The catastrophe bond asset class is used to tossing around big ideas that manage risk from huge storms. A planned $4 billion transaction from State Farm Mutual Automobile Insurance Co., however, might be the largest transaction that the sector has ever produced.

Aon Capital Markets, the underwriter, was said to be marketing the deal at press time, according to market sources. The transaction uses the capital markets to manage a portion of State Farm's risk of natural catastrophe losses in the U.S. and Canada, including hurricane, earthquake, tornado, hail, winter storms and brush fire, according to Fitch Ratings, which gave the notes triple-A through single-B ratings.

Market sources said that the transaction, planned as a 144A placement, is the largest of its kind. If all of the bonds are priced as expected, the deal would represent roughly the entire volume of catastrophe bond issuance completed in 2006, according to Fitch Ratings.

The special-purpose vehicle, Merna Re, will issue bonds and use the earnings to provide reinsurance to Oglesby Reinsurance, a subsidiary owned by State Farm. Aside from its size, Merna Re's noteworthy feature is its indemnity-based structure, a structure that was popular for catastrophe bonds in the years leading up to Hurricane Katrina. Under the indemnity trigger method, the sponsor's losses would have to breach a set threshold before receiving a payout from the trust, much like regular insurance. Damages from Hurricane Katrina, however, eventually led to heavy losses in the Campo Re cat bond, according to Donald Thorpe, a Fitch analyst. After that, cat bond sponsors preferred to put together their deals using the parametric trigger technique.

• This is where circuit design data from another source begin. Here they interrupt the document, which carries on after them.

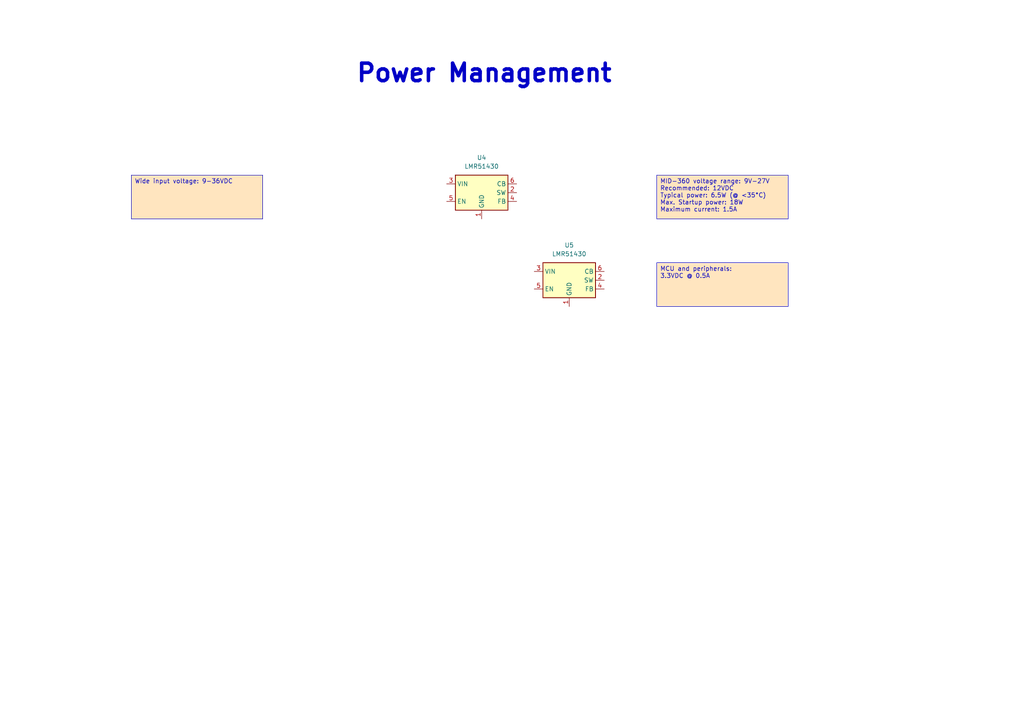
<source format=kicad_sch>
(kicad_sch
	(version 20250114)
	(generator "eeschema")
	(generator_version "9.0")
	(uuid "fd920696-e9bd-43b1-8545-548f25288c46")
	(paper "A4")
	(title_block
		(title "LiDAR-CAN Interface")
		(date "2025-08-03")
		(rev "1")
		(company "Robot.com")
	)
	
	(text "Power Management"
		(exclude_from_sim no)
		(at 140.462 21.336 0)
		(effects
			(font
				(size 5.08 5.08)
				(thickness 1.016)
				(bold yes)
			)
		)
		(uuid "46f853c3-f314-4d57-926f-2c72421467fb")
	)
	(text_box "Wide input voltage: 9-36VDC"
		(exclude_from_sim no)
		(at 38.1 50.8 0)
		(size 38.1 12.7)
		(margins 0.9525 0.9525 0.9525 0.9525)
		(stroke
			(width 0)
			(type solid)
		)
		(fill
			(type color)
			(color 255 229 191 1)
		)
		(effects
			(font
				(size 1.27 1.27)
			)
			(justify left top)
		)
		(uuid "29d6a333-c435-4855-8274-f1dcab31b37c")
	)
	(text_box "MID-360 voltage range: 9V-27V\nRecommended: 12VDC\nTypical power: 6.5W (@ <35°C)\nMax. Startup power: 18W\nMaximum current: 1.5A"
		(exclude_from_sim no)
		(at 190.5 50.8 0)
		(size 38.1 12.7)
		(margins 0.9525 0.9525 0.9525 0.9525)
		(stroke
			(width 0)
			(type solid)
		)
		(fill
			(type color)
			(color 255 229 191 1)
		)
		(effects
			(font
				(size 1.27 1.27)
			)
			(justify left top)
		)
		(uuid "bff5f0b0-dfb2-4c85-aa90-808b689d21ff")
	)
	(text_box "MCU and peripherals:\n3.3VDC @ 0.5A"
		(exclude_from_sim no)
		(at 190.5 76.2 0)
		(size 38.1 12.7)
		(margins 0.9525 0.9525 0.9525 0.9525)
		(stroke
			(width 0)
			(type solid)
		)
		(fill
			(type color)
			(color 255 229 191 1)
		)
		(effects
			(font
				(size 1.27 1.27)
			)
			(justify left top)
		)
		(uuid "da4156b0-136a-45f1-9cc2-5eacdb722b0e")
	)
	(symbol
		(lib_id "Regulator_Switching:LMR51430")
		(at 165.1 81.28 0)
		(unit 1)
		(exclude_from_sim no)
		(in_bom yes)
		(on_board yes)
		(dnp no)
		(fields_autoplaced yes)
		(uuid "06a05b7f-d39b-4fd8-bf84-fe36cd65d5e8")
		(property "Reference" "U5"
			(at 165.1 71.12 0)
			(effects
				(font
					(size 1.27 1.27)
				)
			)
		)
		(property "Value" "LMR51430"
			(at 165.1 73.66 0)
			(effects
				(font
					(size 1.27 1.27)
				)
			)
		)
		(property "Footprint" "Package_TO_SOT_SMD:SOT-23-6"
			(at 166.37 90.17 0)
			(effects
				(font
					(size 1.27 1.27)
				)
				(justify left)
				(hide yes)
			)
		)
		(property "Datasheet" "https://www.ti.com/lit/ds/symlink/lmr51430.pdf"
			(at 166.37 92.71 0)
			(effects
				(font
					(size 1.27 1.27)
				)
				(justify left)
				(hide yes)
			)
		)
		(property "Description" "4.5-V to 36-V, 3-A synchronous buck converter with 40-µA IQ, SOT-23-6"
			(at 165.1 81.28 0)
			(effects
				(font
					(size 1.27 1.27)
				)
				(hide yes)
			)
		)
		(property "Manufacturer" "Texas Instruments"
			(at 165.1 81.28 0)
			(effects
				(font
					(size 1.27 1.27)
				)
				(hide yes)
			)
		)
		(property "MPN" "LMR51430XDDCR"
			(at 165.1 81.28 0)
			(effects
				(font
					(size 1.27 1.27)
				)
				(hide yes)
			)
		)
		(pin "5"
			(uuid "83e74caa-5a0c-43a8-b897-25bf401c9943")
		)
		(pin "1"
			(uuid "0ec691c4-6a3b-46f0-9038-455eed70e9d1")
		)
		(pin "3"
			(uuid "925bd830-fc93-4d82-9f23-dfeeab8d121a")
		)
		(pin "6"
			(uuid "42d9fec9-73e5-40ab-a121-5605c94af0a7")
		)
		(pin "2"
			(uuid "775be1ea-e50f-4fdf-a60a-bbf99c68b198")
		)
		(pin "4"
			(uuid "b35940e0-8755-4eee-9ae4-a3f9fb4f36b1")
		)
		(instances
			(project ""
				(path "/56db6f21-0e4a-4321-bd8a-db37f1842dd9/279681b5-dc02-4bbb-98e2-e427440df0b4"
					(reference "U5")
					(unit 1)
				)
			)
		)
	)
	(symbol
		(lib_id "Regulator_Switching:LMR51430")
		(at 139.7 55.88 0)
		(unit 1)
		(exclude_from_sim no)
		(in_bom yes)
		(on_board yes)
		(dnp no)
		(fields_autoplaced yes)
		(uuid "651f830d-d7cc-468f-ab03-42f4a95ec7cb")
		(property "Reference" "U4"
			(at 139.7 45.72 0)
			(effects
				(font
					(size 1.27 1.27)
				)
			)
		)
		(property "Value" "LMR51430"
			(at 139.7 48.26 0)
			(effects
				(font
					(size 1.27 1.27)
				)
			)
		)
		(property "Footprint" "Package_TO_SOT_SMD:SOT-23-6"
			(at 140.97 64.77 0)
			(effects
				(font
					(size 1.27 1.27)
				)
				(justify left)
				(hide yes)
			)
		)
		(property "Datasheet" "https://www.ti.com/lit/ds/symlink/lmr51430.pdf"
			(at 140.97 67.31 0)
			(effects
				(font
					(size 1.27 1.27)
				)
				(justify left)
				(hide yes)
			)
		)
		(property "Description" "4.5-V to 36-V, 3-A synchronous buck converter with 40-µA IQ, SOT-23-6"
			(at 139.7 55.88 0)
			(effects
				(font
					(size 1.27 1.27)
				)
				(hide yes)
			)
		)
		(property "Manufacturer" "Texas Instruments"
			(at 139.7 55.88 0)
			(effects
				(font
					(size 1.27 1.27)
				)
				(hide yes)
			)
		)
		(property "MPN" "LMR51430XDDCR"
			(at 139.7 55.88 0)
			(effects
				(font
					(size 1.27 1.27)
				)
				(hide yes)
			)
		)
		(pin "6"
			(uuid "a217a17f-cd41-4c94-8d14-cdaa65aa2d43")
		)
		(pin "2"
			(uuid "2e81c721-cb3f-4d22-be87-95bbc8d201ec")
		)
		(pin "1"
			(uuid "0a8d5561-664a-4135-948a-d2832003dd00")
		)
		(pin "4"
			(uuid "c235ab95-610b-4f23-9309-b34d0d6b9f1e")
		)
		(pin "3"
			(uuid "4a1346f2-8ae5-47da-81e7-acc44f236fe0")
		)
		(pin "5"
			(uuid "d5dda1d8-ac10-4247-ba59-a558fc7dc15b")
		)
		(instances
			(project ""
				(path "/56db6f21-0e4a-4321-bd8a-db37f1842dd9/279681b5-dc02-4bbb-98e2-e427440df0b4"
					(reference "U4")
					(unit 1)
				)
			)
		)
	)
)

</source>
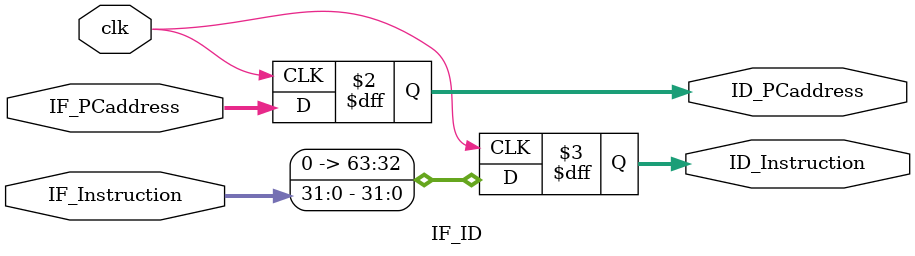
<source format=v>
module IF_ID (
	input             clk           ,
	input      [63:0] IF_PCaddress  ,
	input      [31:0] IF_Instruction,
	output reg [63:0] ID_PCaddress  ,
	output reg [63:0] ID_Instruction
);

	always@(posedge clk)begin
		ID_PCaddress   = IF_PCaddress;
		ID_Instruction = IF_Instruction;
	end

endmodule
</source>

In parametric structures, triggers are based on an objective measurement of the severity of the insured event, which is something that does not always work to a sponsor's advantage, Thorpe said.

"If you have a deal with the parametric structure, then maybe you lost money but did not trigger the bond," he said, "or maybe you triggered the bond but did not lose any money."

Investors are sometimes apprehensive about investing in bonds issued by indemnity structures, because losses can sometimes take a long time to accumulate and identify. In the case of Merna Re, investors might have to wait for State Farm to settle claims before the losses become clear. Some transactions include a 24-month extension to settle claims, which adds extension risk to a deal. Indemnity deals also entail the so-called threat of moral hazard, which is the risk that the sponsor might change its underwriting practices and sell policies to people it would not normally sell to, and that it would be more liberal in settling claims than in the past, said Thorpe.

Still, the indemnity structure offers benefits to both the sponsor and the investor. The Merna Re transaction will operate as closely to traditional insurance as possible. Further, State Farm will retain a portion of the deal.

"They've got skin in the game," Thorpe said. "The purpose is to align State Farm's interest with the interest of the note holders."

Aon Capital Markets declined to comment about the transaction.